Bucket list days. It feels so great to get a new species under the belt! I also love Tiger trout pics as they are so pretty to look at.

My 1st lake trout!

















My 1st Kokenee Salmon, all from ice fishing Causey!

















My 1st LMB It was 16.5 in. at Mantua









Tiger Trout of Currant Creek Res.

































My 1st Yellowstone Cutt from Smith & Morehouse









My 1st Greensunfish, Utah Lake


----------



## twinkielk15 (Jan 17, 2011)

Nice. I love the changing hair styles, too.


----------



## ScottyP (Sep 12, 2007)

Favorite style of pictures are well composed scenery shots, close-ups of fish that are being properly handled, and good candid shots of anglers doing their thing. 

Least favorites are fish lying in the dirt, grip & grins, dead fish in someones kitchen, fish held out at arms length toward the camera, and gill gaffs/ poor fish handling on display.
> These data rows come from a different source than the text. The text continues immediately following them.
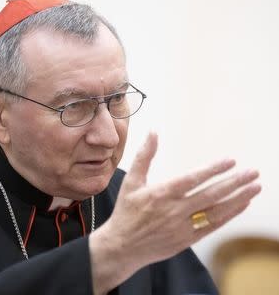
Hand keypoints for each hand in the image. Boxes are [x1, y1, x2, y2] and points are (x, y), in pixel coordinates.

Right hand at [89, 133, 260, 294]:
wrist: (123, 246)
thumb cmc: (126, 211)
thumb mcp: (131, 182)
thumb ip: (144, 156)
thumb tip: (153, 132)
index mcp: (160, 193)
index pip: (192, 179)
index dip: (213, 169)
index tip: (231, 161)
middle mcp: (174, 210)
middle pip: (210, 194)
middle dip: (234, 182)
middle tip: (253, 172)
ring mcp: (182, 226)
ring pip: (216, 211)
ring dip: (238, 198)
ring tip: (255, 187)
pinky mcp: (186, 239)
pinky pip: (212, 226)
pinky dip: (229, 215)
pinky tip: (241, 204)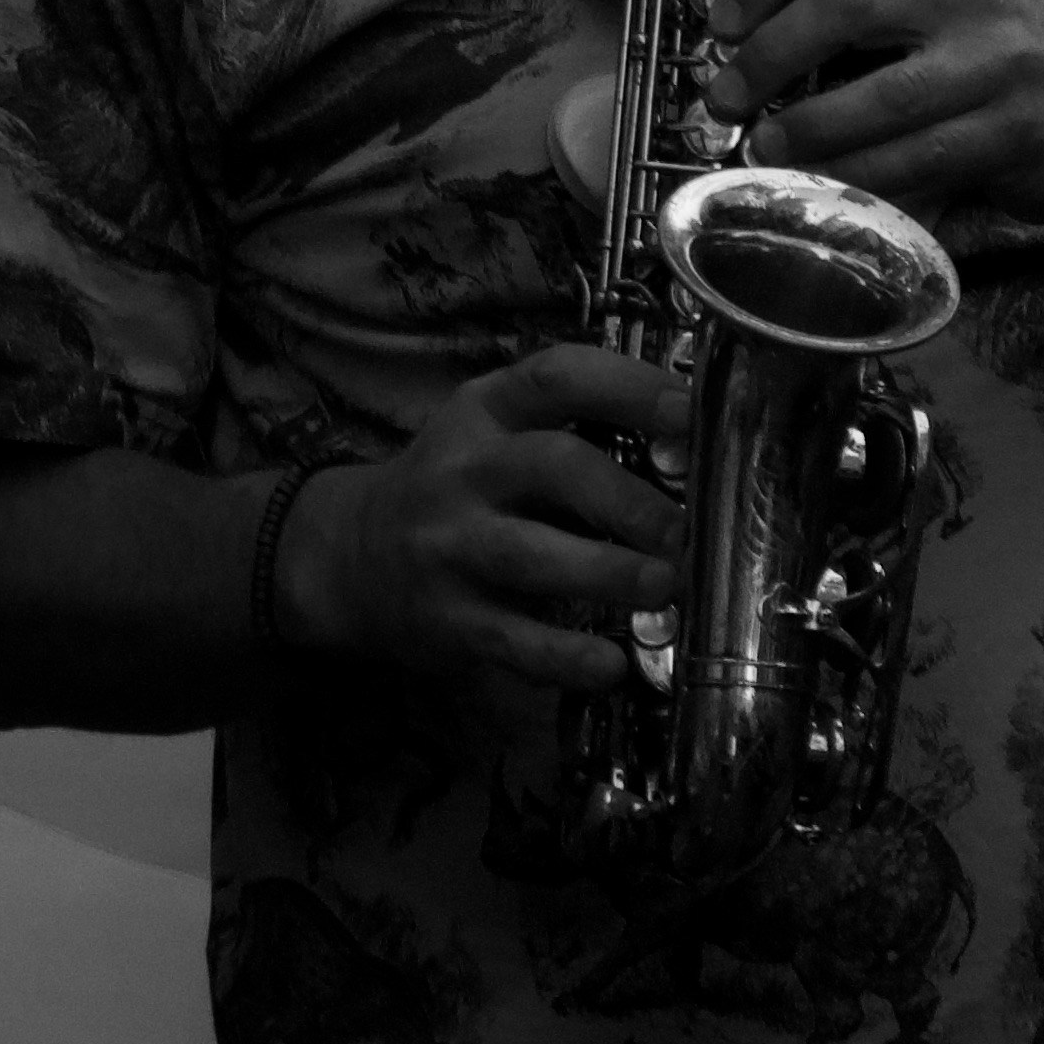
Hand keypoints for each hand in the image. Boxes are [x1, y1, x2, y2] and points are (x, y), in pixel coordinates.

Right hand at [278, 346, 685, 702]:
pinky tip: (611, 665)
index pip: (557, 377)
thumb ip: (570, 435)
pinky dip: (565, 656)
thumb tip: (694, 453)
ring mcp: (450, 545)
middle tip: (685, 532)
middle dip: (627, 497)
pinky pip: (513, 640)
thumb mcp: (491, 438)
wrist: (349, 556)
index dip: (630, 389)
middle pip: (551, 464)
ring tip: (665, 588)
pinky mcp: (448, 618)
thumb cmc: (455, 491)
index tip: (692, 413)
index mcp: (484, 412)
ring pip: (532, 554)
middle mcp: (464, 470)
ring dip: (607, 571)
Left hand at [712, 0, 1043, 240]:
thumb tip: (750, 35)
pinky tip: (828, 184)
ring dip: (806, 128)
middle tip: (725, 94)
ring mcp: (994, 62)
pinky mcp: (1013, 131)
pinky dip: (862, 176)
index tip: (720, 18)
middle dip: (768, 54)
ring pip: (880, 93)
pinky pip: (919, 158)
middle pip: (843, 3)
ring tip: (764, 147)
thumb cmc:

I find it pretty difficult to handle a fish and snap a pic at the same time, so anymore I don't try to take fish pics when I am alone. It is too stressful for the fish if it is to be released.


----------



## Grandpa D (Sep 7, 2007)

I find it pretty difficult to handle a fish and snap a pic at the same time, so anymore I don't try to take fish pics when I am alone. It is too stressful for the fish if it is to be released.
I agree with this 100%.
I don't even take a camerea with me when I'm fishing alone.
If I'm fishing with my grandkids, I usually take a camera..


----------



## Leaky (Sep 11, 2007)

For me it's an action shot, in the tube, one hand fighting the fish, and the other taking a pic. thru a view finder. Yep, dicey, but look what I got. 

[attachment=1:1qs3qpdd]fav2.jpg[/attachment:1qs3qpdd]

[attachment=0:1qs3qpdd]fzv2.jpg[/attachment:1qs3qpdd]


----------



## .45 (Sep 21, 2007)

Like ScottyP and Grandpa, I usually don't or can't get a lot of my own fish pictures. But I did manage one of the Sawsman holding one out of _my secret spot_!! :twisted:


----------



## sawsman (Sep 13, 2007)

That fish fought like mad!

Uh, I thought that was your #2 secret spot? You haven't shown me your #1 spot...

...*YET*. :O•-:


----------



## wyogoob (Sep 7, 2007)




----------



## wyogoob (Sep 7, 2007)

Kenai River Alaska:


----------



## ScottyP (Sep 12, 2007)

I really like your 1st pic goob. Candid shot + scenic background = win.


----------



## wyogoob (Sep 7, 2007)

January at Cisco Beach, Bear Lake:


----------



## k2muskie (Oct 6, 2007)

Nice pics goob...what a handsome devil you is... :mrgreen: :mrgreen:


----------



## sawsman (Sep 13, 2007)

Great photos goob.

Sometimes I enjoy photos of just fish. Here's one my bro caught. Look at that hookjaw!


----------



## kochanut (Jan 10, 2010)

this pic makes all of the face palms, head bangs, head aches and frustrations worth every second, it might be only 19.5 inches but to me the thing is iver 36 because she caught it after WANTING to learn how to FF from me of all people ( i am the worst teacher possible because i hate every one except her and the people i fish with) and she only wants to FF from now on....... no **** but i almost cried i was so proud


----------



## flydaddy834 (Sep 11, 2007)

no **** for sure that is priceless. good job


----------



## REPETER (Oct 3, 2007)

My fav are the ones that my daughter comes up with...I love the girl and the pics are priceless


----------